Technology and the future of payment methods

The world is becoming more and more technological. Reflecting a more connected society, consumers are looking for convenience and agility when making their monetary transactions. Contact and contactless digital-payment methods, home delivery, digital credit, free billing, biometric technologies and cryptocurrencies are on the list of options already used in commercial transactions. In history, we have witnessed several moments of how people move money in relation to technological advancement.

Cash was, for a long time, the main form of payment. Then came debit and credit cards, which continue to be important methods in today’s economic system. Nowadays, we can say that Latin Americans are even more immersed in digital platforms, which brings this adherence to the shopping routine and expands the range for new virtual experiences.

Generation Pay, a research study carried out by FIS Worldpay, analyzed habits, behaviors and attitudes of consumers of different ages around the world, regarding their finances. It shows that 54% of young people in Brazil use new payment technologies. Moreover, in all the countries surveyed (Brazil, the United Kingdom, Singapore, Australia and the U.S.), Gen Z generations (18 to 24 years old) and millennials (25 to 41 years old) were the most likely to use advanced payment technologies in their purchases.

Contemporary society wants ease, convenience and a good experience during the shopping process. In this sense, proximity or contactless payment—as it is also known—has grown exponentially in Brazil and other countries. Global data from Generation Pay show that 65% of respondents preferred this technology, and the trend showed that it will be consolidated in the coming years.

The survey also showed that the millennial generation is the most adept at contactless payment, with a 72% preference, although all generations are adept at this technology. In Brazil, 67% of millennials are contactless, a fact that is linked to the perception of what really matters to them when it comes to paying: speed and convenience. A survey released this year by the Brazilian Association of Credit Card and Service Companies (Abecs) reinforced this integration of consumers to contactless payment methods. There was a 700% increase in proximity payments in the second quarter of 2021 in the country, whose transactions amounted to BRL 34.4 billion (equivalent to USD 6.6 billion).

What about the future of digital means of payment? Although it is still unclear what role cryptocurrencies will play in the future global economy, what is certain is that they have been gaining visibility in the global market. There is still much to be discussed about their regulation and the use of these digital assets. But it is also true that merchants are already looking favorably on their acceptance in different parts of the world.

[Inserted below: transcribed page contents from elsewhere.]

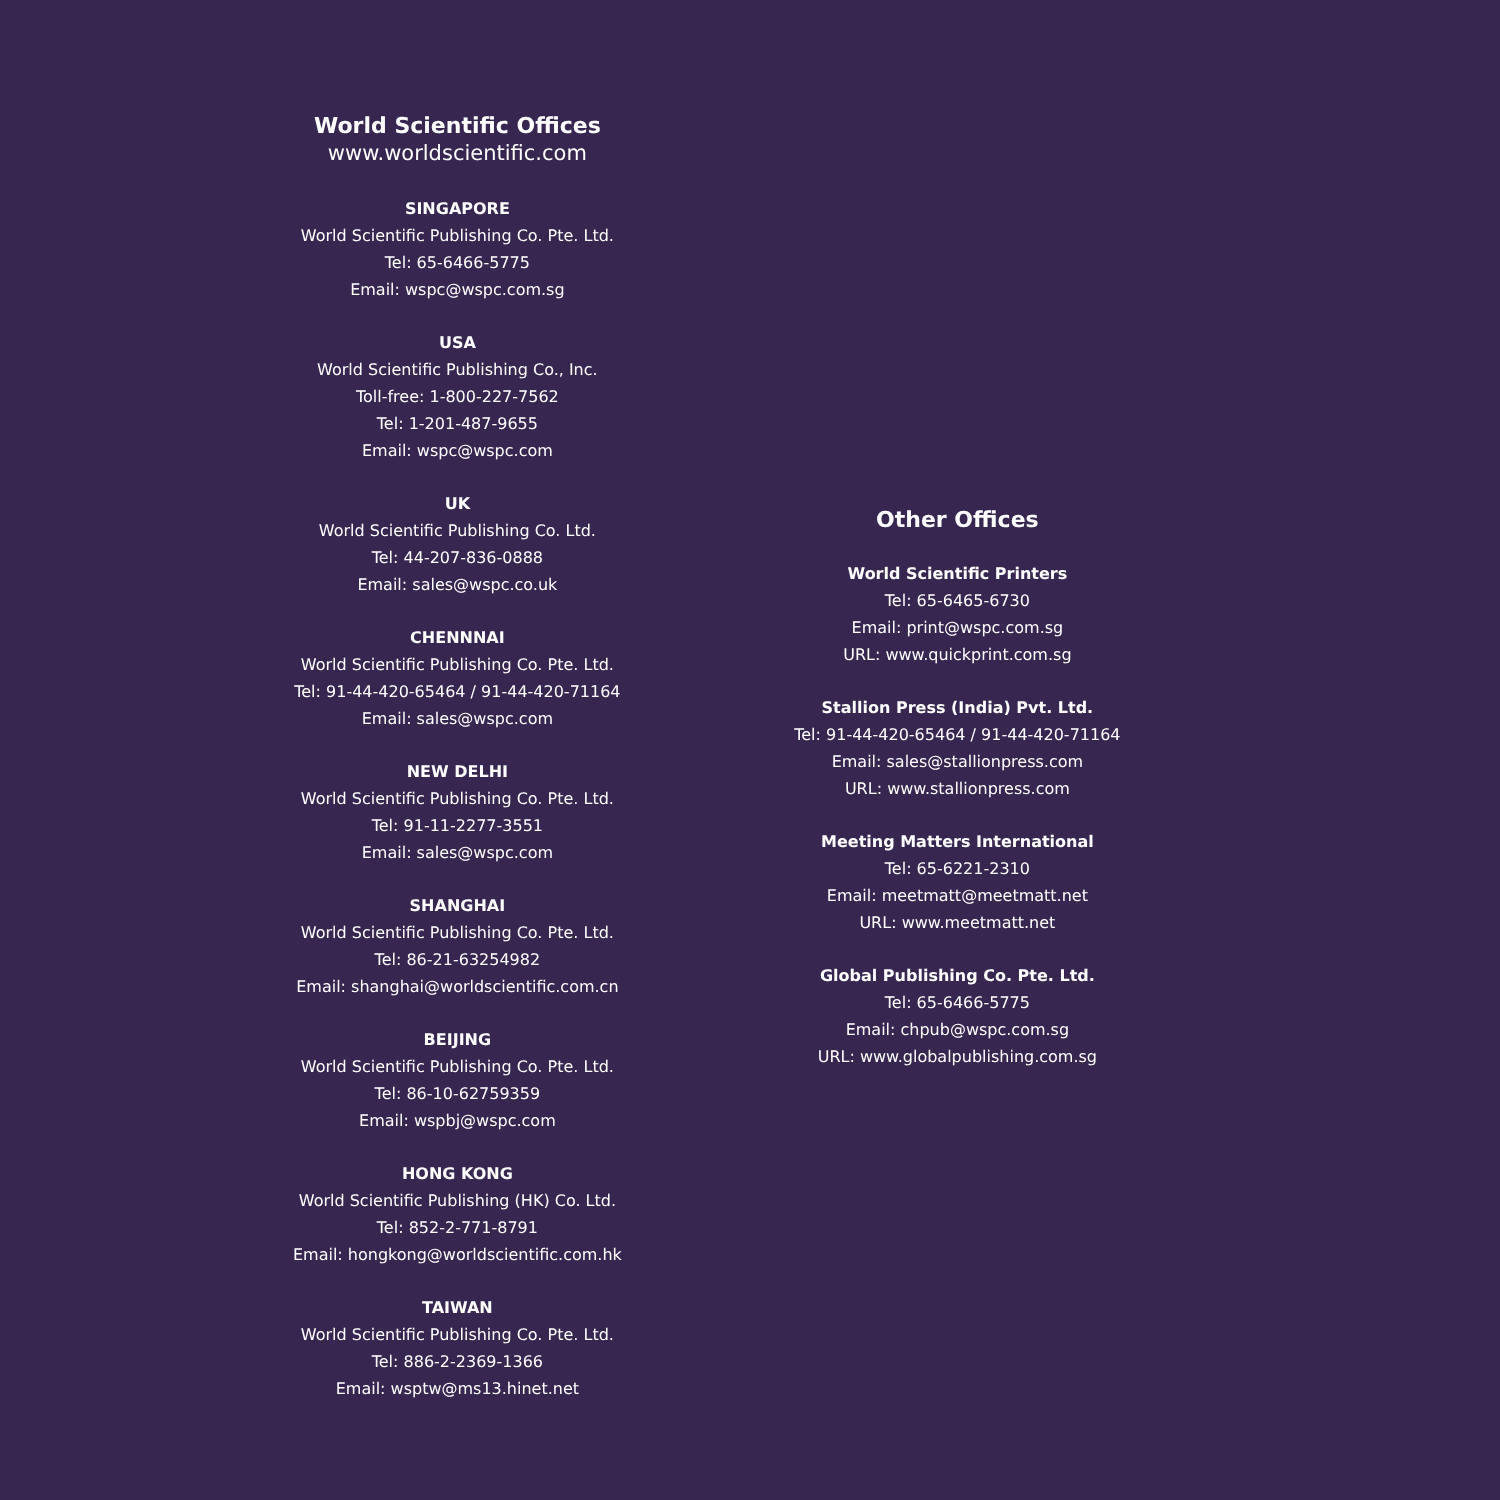World Scientific Offices
www.worldscientific.com
SINGAPORE
World Scientific Publishing Co. Pte. Ltd.
Tel: 65-6466-5775
Email: wspc@wspc.com.sg
USA
World Scientific Publishing Co., Inc.
Toll-free: 1-800-227-7562
Tel: 1-201-487-9655
Email: wspc@wspc.com
UK
World Scientific Publishing Co. Ltd.
Tel: 44-207-836-0888
Email: sales@wspc.co.uk
CHENNNAI
World Scientific Publishing Co. Pte. Ltd.
Tel: 91-44-420-65464 / 91-44-420-71164
Email: sales@wspc.com
NEW DELHI
World Scientific Publishing Co. Pte. Ltd.
Tel: 91-11-2277-3551
Email: sales@wspc.com
SHANGHAI
World Scientific Publishing Co. Pte. Ltd.
Tel: 86-21-63254982
Email: shanghai@worldscientific.com.cn
BEIJING
World Scientific Publishing Co. Pte. Ltd.
Tel: 86-10-62759359
Email: wspbj@wspc.com
HONG KONG
World Scientific Publishing (HK) Co. Ltd.
Tel: 852-2-771-8791
Email: hongkong@worldscientific.com.hk
TAIWAN
World Scientific Publishing Co. Pte. Ltd.
Tel: 886-2-2369-1366
Email: wsptw@ms13.hinet.net
Other Offices
World Scientific Printers
Tel: 65-6465-6730
Email: print@wspc.com.sg
URL: www.quickprint.com.sg
Stallion Press (India) Pvt. Ltd.
Tel: 91-44-420-65464 / 91-44-420-71164
Email: sales@stallionpress.com
URL: www.stallionpress.com
Meeting Matters International
Tel: 65-6221-2310
Email: meetmatt@meetmatt.net
URL: www.meetmatt.net
Global Publishing Co. Pte. Ltd.
Tel: 65-6466-5775
Email: chpub@wspc.com.sg
URL: www.globalpublishing.com.sg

Cryptocurrencies appear as a strong attraction trend among all generations of consumers worldwide. Some 27% of respondents to the survey mentioned above were interested in using digital currencies in their purchases. With the constant growth of this market, some businesses around the world already accept cryptocurrencies as means of payment, and everything indicates that they will consolidate as a transactional currency in a short time.

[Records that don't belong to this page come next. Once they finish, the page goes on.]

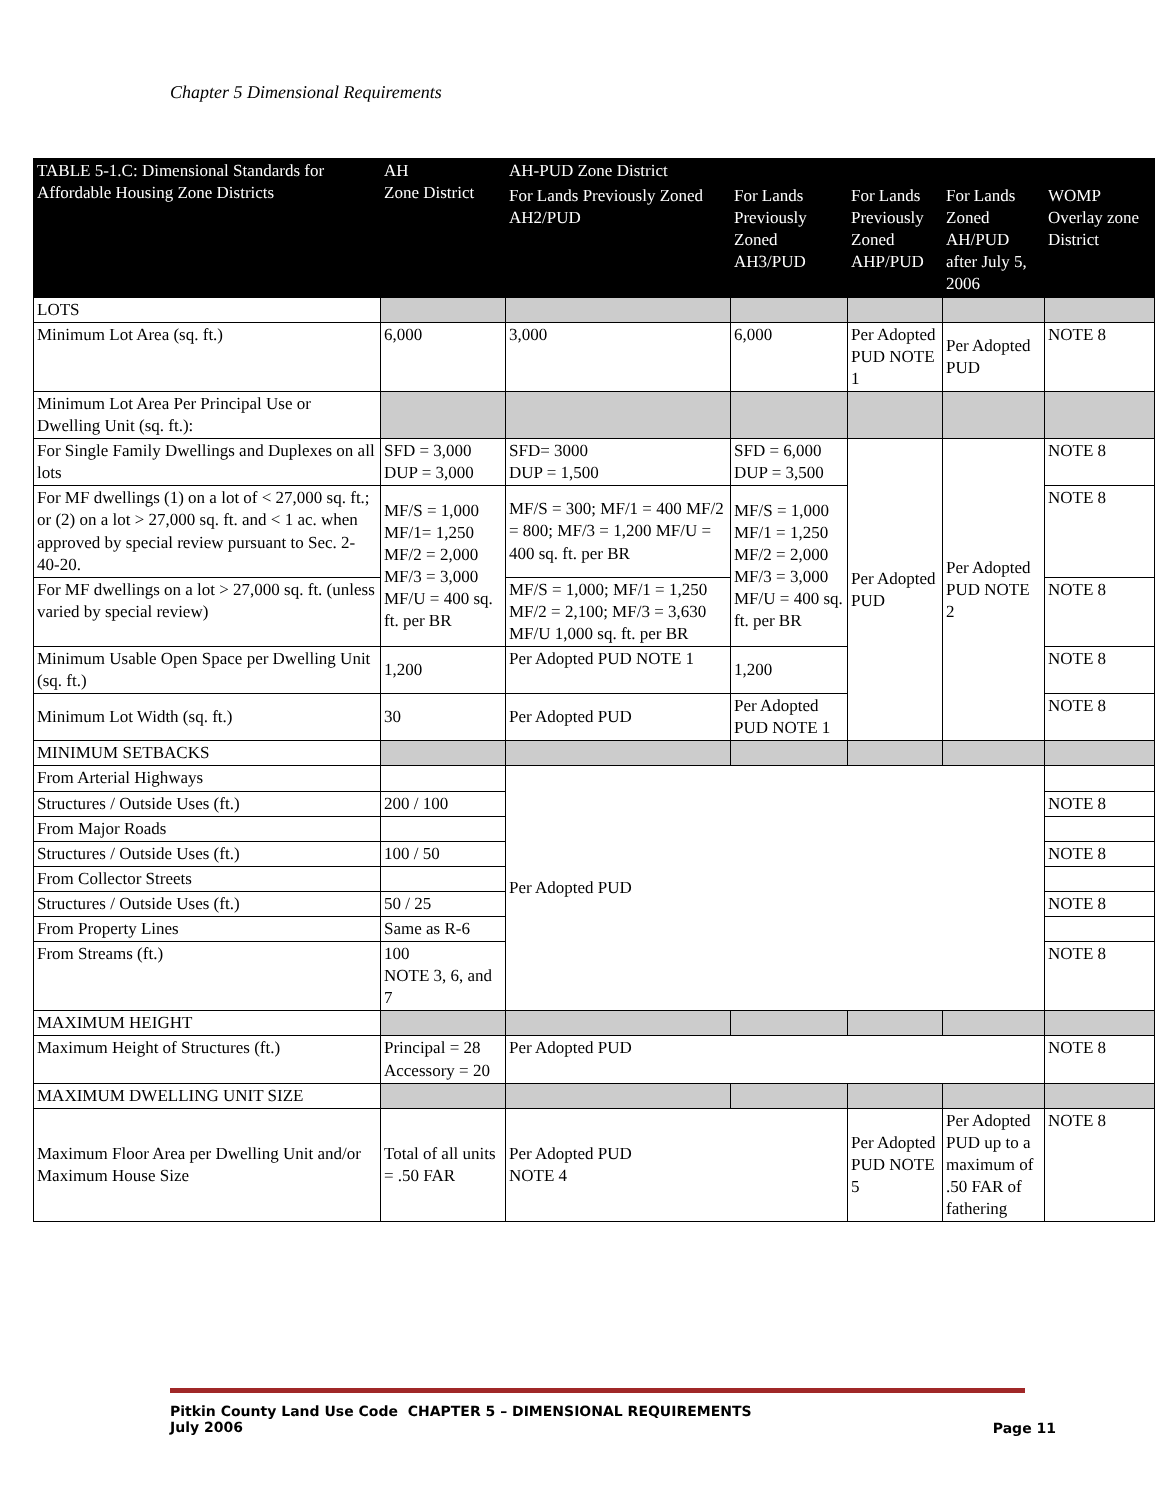Chapter 5 Dimensional Requirements
| TABLE 5-1.C: Dimensional Standards for Affordable Housing Zone Districts | AH Zone District | AH-PUD Zone District | | | | |
| --- | --- | --- | --- | --- | --- | --- |
| | | For Lands Previously Zoned AH2/PUD | For Lands Previously Zoned AH3/PUD | For Lands Previously Zoned AHP/PUD | For Lands Zoned AH/PUD after July 5, 2006 | WOMP Overlay zone District |
| LOTS | | | | | | |
| Minimum Lot Area (sq. ft.) | 6,000 | 3,000 | 6,000 | Per Adopted PUD NOTE 1 | Per Adopted PUD | NOTE 8 |
| Minimum Lot Area Per Principal Use or Dwelling Unit (sq. ft.): | | | | | | |
| For Single Family Dwellings and Duplexes on all lots | SFD = 3,000 DUP = 3,000 | SFD= 3000 DUP = 1,500 | SFD = 6,000 DUP = 3,500 | Per Adopted PUD | Per Adopted PUD NOTE 2 | NOTE 8 |
| For MF dwellings (1) on a lot of < 27,000 sq. ft.; or (2) on a lot > 27,000 sq. ft. and < 1 ac. when approved by special review pursuant to Sec. 2-40-20. | MF/S = 1,000 MF/1= 1,250 MF/2 = 2,000 MF/3 = 3,000 MF/U = 400 sq. ft. per BR | MF/S = 300; MF/1 = 400 MF/2 = 800; MF/3 = 1,200 MF/U = 400 sq. ft. per BR | MF/S = 1,000 MF/1 = 1,250 MF/2 = 2,000 MF/3 = 3,000 MF/U = 400 sq. ft. per BR | | | NOTE 8 |
| For MF dwellings on a lot > 27,000 sq. ft. (unless varied by special review) | | MF/S = 1,000; MF/1 = 1,250 MF/2 = 2,100; MF/3 = 3,630 MF/U 1,000 sq. ft. per BR | | | | NOTE 8 |
| Minimum Usable Open Space per Dwelling Unit (sq. ft.) | 1,200 | Per Adopted PUD NOTE 1 | 1,200 | | | NOTE 8 |
| Minimum Lot Width (sq. ft.) | 30 | Per Adopted PUD | Per Adopted PUD NOTE 1 | | | NOTE 8 |
| MINIMUM SETBACKS | | | | | | |
| From Arterial Highways | | Per Adopted PUD | | | | |
| Structures / Outside Uses (ft.) | 200 / 100 | | | | | NOTE 8 |
| From Major Roads | | | | | | |
| Structures / Outside Uses (ft.) | 100 / 50 | | | | | NOTE 8 |
| From Collector Streets | | | | | | |
| Structures / Outside Uses (ft.) | 50 / 25 | | | | | NOTE 8 |
| From Property Lines | Same as R-6 | | | | | |
| From Streams (ft.) | 100 NOTE 3, 6, and 7 | | | | | NOTE 8 |
| MAXIMUM HEIGHT | | | | | | |
| Maximum Height of Structures (ft.) | Principal = 28 Accessory = 20 | Per Adopted PUD | | | | NOTE 8 |
| MAXIMUM DWELLING UNIT SIZE | | | | | | |
| Maximum Floor Area per Dwelling Unit and/or Maximum House Size | Total of all units = .50 FAR | Per Adopted PUD NOTE 4 | | Per Adopted PUD NOTE 5 | Per Adopted PUD up to a maximum of .50 FAR of fathering | NOTE 8 |
Pitkin County Land Use Code CHAPTER 5 – DIMENSIONAL REQUIREMENTS
July 2006
Page 11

In Brazil, the Central Bank is developing its own digital currency (CDBC) and has a laboratory for the development of use case studies for innovation: the LIFT Challenge Real Digital. Many fintech companies have also made available platforms that accept digital currencies for payments of products and services, which has an impact on retailers and consumers.

Another fast-growing method is “buy now, pay later” (BNPL). This form of installment lending allows consumers to make purchases and pay for them at a future date and is becoming widespread in Brazil. This is the preference for 54% of the population, according to the survey. Ingrained in Brazilian culture, the means of payment has gained adherents in other territories. If we look at Singapore, we see that BNPL is used by 50% of the people.

Society has been experimenting and joining new digital forms of payment in what is a movement of constant transformation. In other words, payment innovation, which is in full swing, will continue and, sooner or later, it will eventually displace physical currencies.